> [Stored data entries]
....

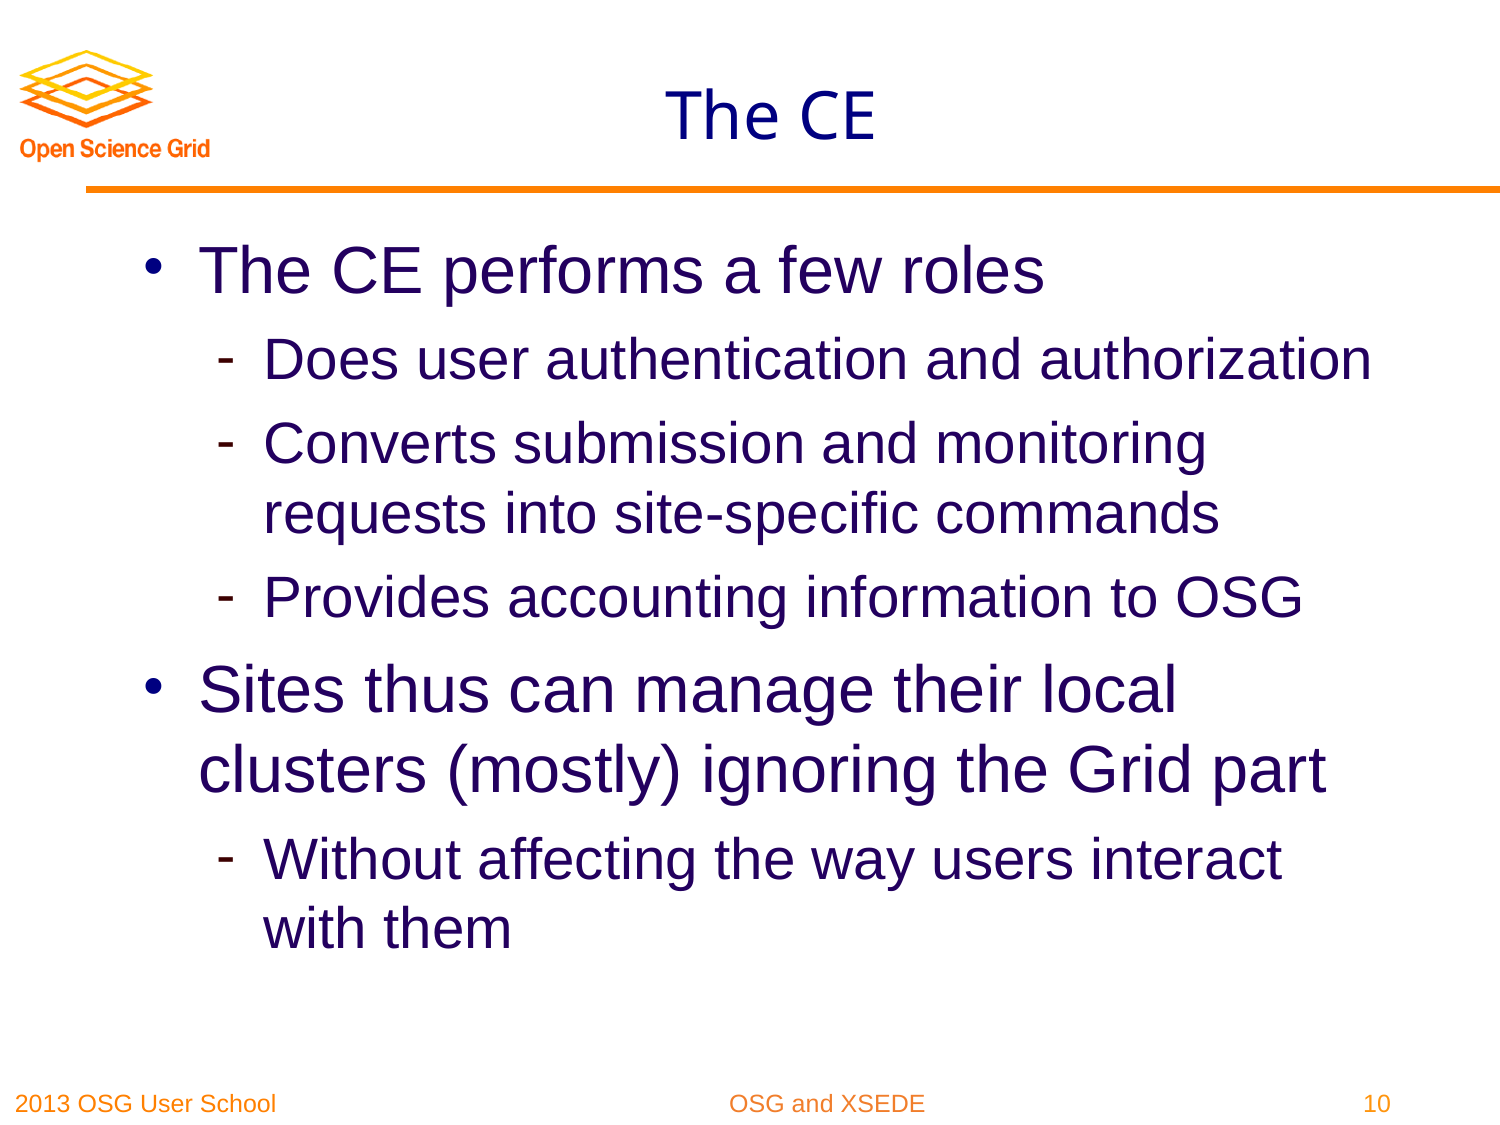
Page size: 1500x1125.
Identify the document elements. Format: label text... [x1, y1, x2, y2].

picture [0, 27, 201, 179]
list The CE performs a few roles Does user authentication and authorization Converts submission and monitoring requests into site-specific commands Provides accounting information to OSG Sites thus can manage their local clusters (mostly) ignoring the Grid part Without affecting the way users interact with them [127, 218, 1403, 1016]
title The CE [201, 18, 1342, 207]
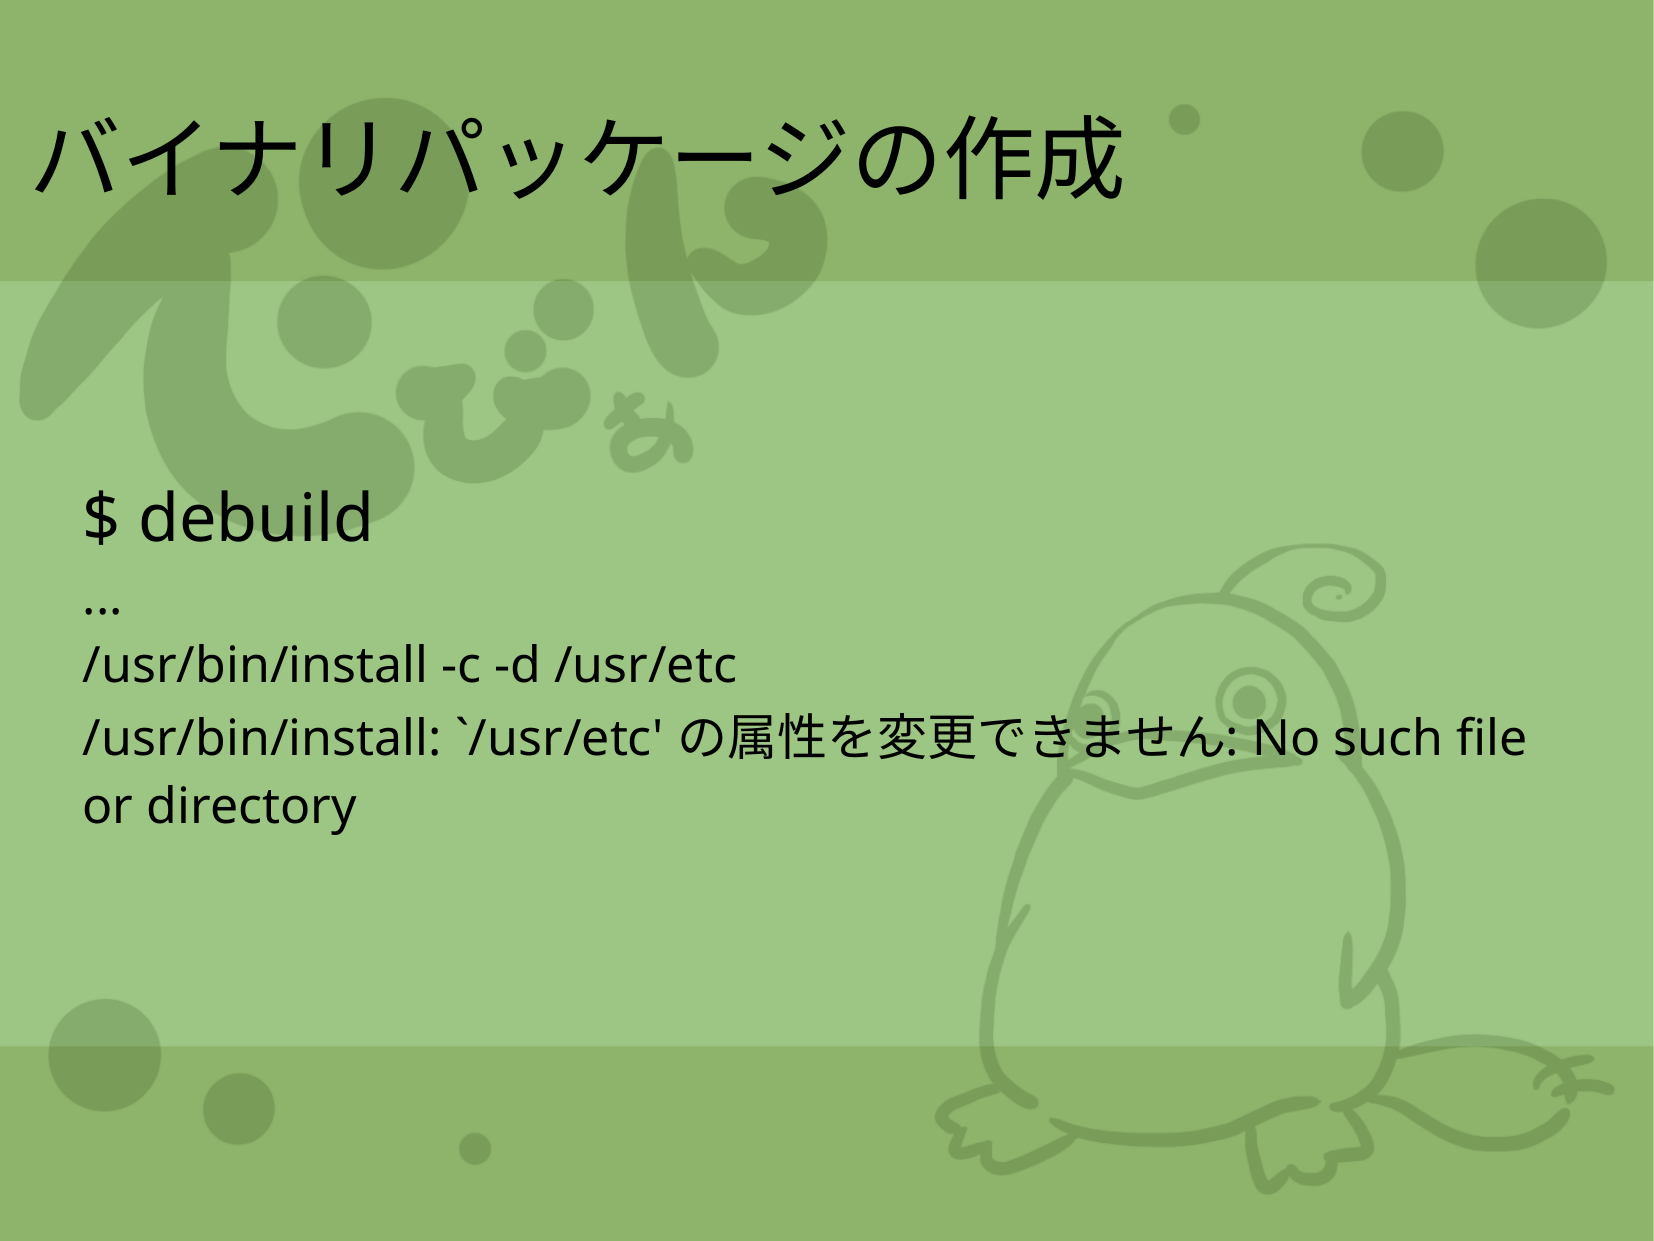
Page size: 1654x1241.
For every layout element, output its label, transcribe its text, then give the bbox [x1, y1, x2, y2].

....

Substitute "Image size" for every "Page size" in all the records above, and reproduce their lines with nothing else changed. Omit the pictures from your answer.

> [COMPLETED TASK]
Image size: 1500x1125.
Identify the document elements. Format: label text... [x1, y1, x2, y2].

picture [0, 27, 201, 179]
list The CE performs a few roles Does user authentication and authorization Converts submission and monitoring requests into site-specific commands Provides accounting information to OSG Sites thus can manage their local clusters (mostly) ignoring the Grid part Without affecting the way users interact with them [127, 218, 1403, 1016]
title The CE [201, 18, 1342, 207]
Image size: 1654x1241.
For every layout element, output its label, transcribe its text, then give the bbox [x1, y1, x2, y2].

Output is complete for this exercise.